I am trying to understand the notation used in this famous tutorial
http://ufldl.stanford.edu/wiki/index.php/Neural_Networks
On the very first line, the $i$ in $(x^{(i)},y^{(i)})$ is used to indicate the training example, i.e. the sample index, the time frame (correct me if I am wrong) for the input and output data. In the following lines, $x_i$ is used as the neuron index. This is a bit confusing, I am not sure if the two indices actually refer to the same thing.
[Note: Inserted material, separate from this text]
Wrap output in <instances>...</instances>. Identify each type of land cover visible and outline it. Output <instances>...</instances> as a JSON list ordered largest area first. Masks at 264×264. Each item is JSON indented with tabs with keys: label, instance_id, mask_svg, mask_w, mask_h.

This is also used in this other page on the softmax classifier, where the $x_i$ notation is dropped and $x^{(i)}$ is used instead: http://ufldl.stanford.edu/wiki/index.php/Softmax_Regression
My question is: what is the difference between $x^{(i)}$ and $x_i$? In other words, is the notation used here confusing or is actually accurate?
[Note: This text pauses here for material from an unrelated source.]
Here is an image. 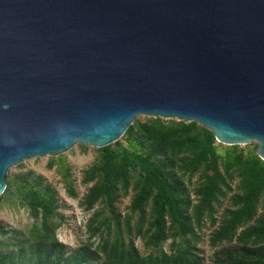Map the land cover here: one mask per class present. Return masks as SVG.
Instances as JSON below:
<instances>
[{"label": "water", "instance_id": "1", "mask_svg": "<svg viewBox=\"0 0 264 264\" xmlns=\"http://www.w3.org/2000/svg\"><path fill=\"white\" fill-rule=\"evenodd\" d=\"M142 114L264 159V0H0V196L12 166Z\"/></svg>", "mask_w": 264, "mask_h": 264}, {"label": "trees", "instance_id": "2", "mask_svg": "<svg viewBox=\"0 0 264 264\" xmlns=\"http://www.w3.org/2000/svg\"><path fill=\"white\" fill-rule=\"evenodd\" d=\"M134 131L149 146L148 151L117 140L115 147L112 143L99 147L100 160L86 171V179L94 183L82 204L87 209L103 205L87 222L86 241L70 250L58 238L60 223L54 220L58 199L50 186L41 187L43 178L38 177L35 185L18 186L21 202L35 218L30 235L19 237L23 234L19 231L10 236L16 238V249L0 250V264H264V159L257 151L244 154L239 144H233L221 156L214 131L195 120L136 119L124 133L126 139ZM136 172L131 208L139 218L132 223L131 216L122 220L121 213L114 217L110 213L116 214V201L129 192ZM197 172L194 202L184 177ZM235 177L236 189L232 186ZM11 190L9 183L0 201ZM228 191H232L230 204L212 231L210 243L236 239L238 245L216 251L212 261L205 262L192 241L200 238L205 217L215 224V205ZM9 232L0 223V234ZM133 235L141 236L146 248H151L148 254L139 250ZM97 236L98 241L93 239ZM170 237L174 244L168 252L160 245ZM177 238L186 244L177 243Z\"/></svg>", "mask_w": 264, "mask_h": 264}, {"label": "rangeland", "instance_id": "3", "mask_svg": "<svg viewBox=\"0 0 264 264\" xmlns=\"http://www.w3.org/2000/svg\"><path fill=\"white\" fill-rule=\"evenodd\" d=\"M150 117L154 116L142 114L137 116L136 119L145 121ZM119 140L133 149L141 151L149 150V146L141 140L137 131H134L128 139H126V136L123 134ZM220 143L218 152L221 156H225L227 149L231 148L233 144ZM257 146V141L239 144V150L244 154H250L257 151ZM112 147H115V142L112 143ZM101 156L102 151L98 146L78 142L69 150L60 154L36 155L12 166L6 176L7 185L9 183L12 184L11 193L0 201V223L4 224L10 232L6 235L0 234V250L7 252L11 249H16L14 244L16 238H10L15 232L18 233L22 231L23 234H18L19 237H28L30 235V229L32 228L35 218L31 215L30 209L21 202L18 186L24 183L30 186L35 185L38 177L43 178L41 187L45 188L50 186L52 188V193L58 199V216L54 219L56 222L60 223V226L56 230L58 238L63 241L70 250L86 241L89 235L87 232V222L89 218L96 209L100 210L103 208V205L100 203L96 204L92 209H87L84 204H82L83 197L88 187L94 183V181L86 179V171L94 166L100 160ZM137 175L138 173L136 172L129 192L122 194L116 201V214L110 213L112 217L121 213L122 220L127 216H131L132 223L138 220V211H133L131 208L133 197L136 194L134 184L137 180ZM199 177L200 172L195 174L187 173L184 177L194 202H196L195 187L199 181ZM237 184L238 178L235 177L232 183L234 189H236ZM231 194L232 191H228L227 194L221 196L220 200L216 203L214 215L217 220L215 224H213L209 218L205 217L206 220L200 231V238L192 241V244L196 245L197 251L204 257L205 262H211L216 251L238 245L236 239L233 241H223L217 245H212L210 243L211 233L222 222L224 211L230 204ZM147 209L149 210L150 206L147 207ZM262 211L263 208L260 207L259 214ZM93 239L98 241L100 236H97V238L94 237ZM134 239L136 245L143 254H148L151 251V248H146L141 236H134ZM176 242L186 244V242L180 238H177ZM173 244L174 240L170 237L163 240L160 247L170 252Z\"/></svg>", "mask_w": 264, "mask_h": 264}]
</instances>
It looks like the superscript identifies the sample (both for inputs and outputs). Each sample is a vector, and the components of the vector are distinguished by the subscript.
There appear to be inputs $x^{(i)}$ and outputs $y^{(i)}$. So the training samples are the pairs $(x^{(i)},y^{(i)})$. The inputs and the outputs needn't have the same dimensions.
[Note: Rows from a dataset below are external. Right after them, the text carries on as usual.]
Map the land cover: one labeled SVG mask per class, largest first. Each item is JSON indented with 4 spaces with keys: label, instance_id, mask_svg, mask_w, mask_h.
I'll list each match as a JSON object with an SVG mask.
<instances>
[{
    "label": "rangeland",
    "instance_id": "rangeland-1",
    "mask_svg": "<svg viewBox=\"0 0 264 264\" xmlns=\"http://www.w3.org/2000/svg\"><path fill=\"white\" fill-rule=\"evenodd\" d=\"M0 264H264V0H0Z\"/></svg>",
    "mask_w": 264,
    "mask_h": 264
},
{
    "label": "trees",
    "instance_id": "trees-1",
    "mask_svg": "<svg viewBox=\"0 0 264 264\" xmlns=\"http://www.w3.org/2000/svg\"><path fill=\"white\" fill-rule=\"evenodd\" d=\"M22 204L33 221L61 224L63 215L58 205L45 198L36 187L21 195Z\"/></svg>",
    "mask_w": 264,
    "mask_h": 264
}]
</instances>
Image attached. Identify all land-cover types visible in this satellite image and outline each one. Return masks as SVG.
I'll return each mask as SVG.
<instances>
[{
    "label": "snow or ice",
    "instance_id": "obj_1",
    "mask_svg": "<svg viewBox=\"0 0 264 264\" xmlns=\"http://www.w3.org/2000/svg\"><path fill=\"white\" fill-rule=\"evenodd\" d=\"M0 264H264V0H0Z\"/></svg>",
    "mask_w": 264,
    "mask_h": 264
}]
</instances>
So $x^{(1)} = (x^{(1)}_1,x^{(1)}_2,\ldots,x^{(1)}_n)$, and $x^{(2)}=(x^{(2)}_1,x^{(2)}_2,\ldots,x^{(2)}_n)$, and so on.
Similarly $y^{(1)} = (y^{(1)}_1,y^{(1)}_2,\ldots,x^{(1)}_m)$, and $y^{(2)}=(y^{(2)}_1,y^{(2)}_2,\ldots,y^{(2)}_m)$, and so on.
Here, $n$ is the dimension of the inputs and $m$ is the dimenion of the outputs.
One might expect a better notation using boldface for the vectors, such as $\mathbf{x}^{(1)}=(x^{(1)}_1,x^{(1)}_2,\ldots,x^{(1)}_n)$.